Saturday, March 27, 2021

Day 39 in the Wilderness

 


"My heart rejoices in the Lord; in the Lord my horn is lifted high. My mouth boasts over my enemies for I delight in your deliverance. There is no one holy like the Lord; there is no one besides you; there is no Rock like our God."

1 Samuel 2:1-2

I spent some time with Hannah in 1 Samuel this morning. If you don't know her here are some stats:

  • Married to Elkanah
  • One of two of his wives the other, Peninnah
  • Unable to conceive but Peninnah had sons and daughters
  • Peninnah provoked her to the point of irritation YEAR AFTER YEAR
  • When Hannah "went up to the house of the Lord, her rival provoked her till she wept and would not eat."

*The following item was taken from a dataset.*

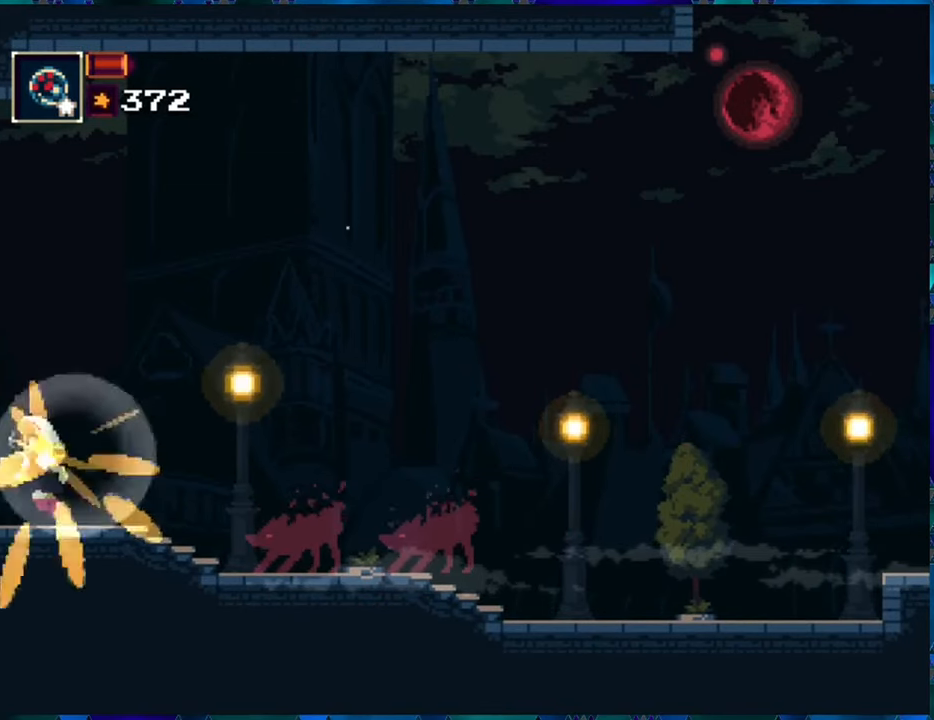
{"buttons": ["R1"], "left_stick": "center", "right_stick": "center", "events": [[333, "DPAD_LEFT", "up"]]}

I cannot relate to Hannah in that respect as I was blessed with three children....but I can relate to her feelings of unworthiness. At that time children were the worth placed on women. Elkanah asked her why she was crying, why she wasn't eating and why she was so downhearted. He couldn't understand why HE wasn't enough for her. Interesting isn't it that Elkanah couldn't feel his wife's remorse because he couldn't relate either. He had sons and daughters!! Might have been a totally different story if Hannah was his only wife and he had no heirs. 

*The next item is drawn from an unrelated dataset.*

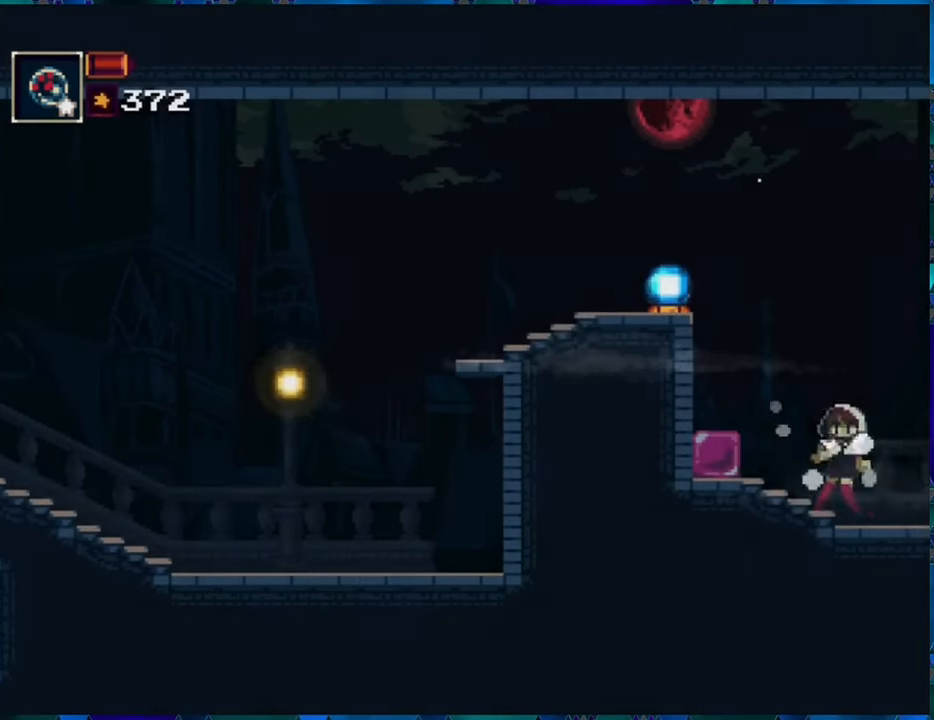
{"buttons": ["R1", "DPAD_RIGHT"], "left_stick": "center", "right_stick": "center", "events": [[33, "DPAD_RIGHT", "down"]]}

How often do I put my worth in things that society tells me I have to have? To be successful you need this ________. To be happy you need this _______. To be fulfilled you must be married, have 2.5 children, a beautiful home, a great job...To feel comfortable in your own skin you must be this height, this weight. 

When I was walking the other day I caught my shadow and the first thing I thought was, "WOW look how tall I am! Gosh, I wish I had long legs."  I've struggled with my physical appearance my entire life. I'm too short, too fat, bad skin, ugly hair......all the while outwardly appearing totally comfortable in my skin. Inside I'm screaming, "CAN YOU SEE ME?" 

I can only share my own thought and that thought is, can short people actually be seen? 

My taller friends would say, "I've always wanted to be petite." The struggle is real, right? Hannah's worth was tied to her inability to have children. Is my worth tied to how I look on the outside? Honestly, at 63 I'm beginning to desire greatly to allow God to work those negative, unhealthy, totally untrue thoughts out of me. His timing is perfect though it would have been helpful (or so I think) to experience personal acceptance a LOT sooner.

Remember David, the young shepherd, against the Philistine? Listen to his words:

“You come against me with sword and spear and javelin, but I come against you in the name of the Lord Almighty...."

Such confidence....

Then Saul dressed David in his own tunic. He put a coat of armor on him and a bronze helmet on his head. David fastened on his sword over the tunic and tried walking around, because he was not used to them. “I cannot go in these,” he said to Saul, “because I am not used to them.” So he took them off.  Then he took his staff in his hand, chose five smooth stones from the stream, put them in the pouch of his shepherd’s bag and, with his sling in his hand, approached the Philistine.

David had such confidence that he would succeed just as himself. Just as God created him! No fancy clothing or weapons. His confidence was in exactly how God created him and what God created him for!!

"It was not by sword or spear that the Lord save; for the battle is the Lord's and HE WILL GIVE ALL OF you into our hand."

Remember Moses? He did not speak eloquently, he wanted God to send someone else. How about the disciples? Did they feel equipped in their own power?

If I could do it all on my own I would have no need for a Savior. That is truth 100%.

"Therefore, in order to keep me from becoming conceited, I was given a thorn in my flesh, a messenger of Satan, to torment me. Three times I pleaded with the Lord to take it away from me. But he said to me, “My grace is sufficient for you, for my power is made perfect in weakness.” Therefore I will boast all the more gladly about my weaknesses, so that Christ’s power may rest on me. That is why, for Christ’s sake, I delight in weaknesses, in insults, in hardships, in persecutions, in difficulties. For when I am weak, then I am strong."

Oh Lord, help me to RUN to you and your Word. Every time I do you show me things that I've never seen before. I never, EVER, EVER, EVER step away with nothing. I am never disappointed. All I have to do is write your Word on my heart and YOU will use it in your perfect timing. Please help me to always place you first. Early in the morning....filling my heart to overflowing so that everything that comes out of my mouth is an outpouring of what you've placed in my heart.
"Out of the overflow of the heart the mouth speaks." Let it be you Jesus...let it be you.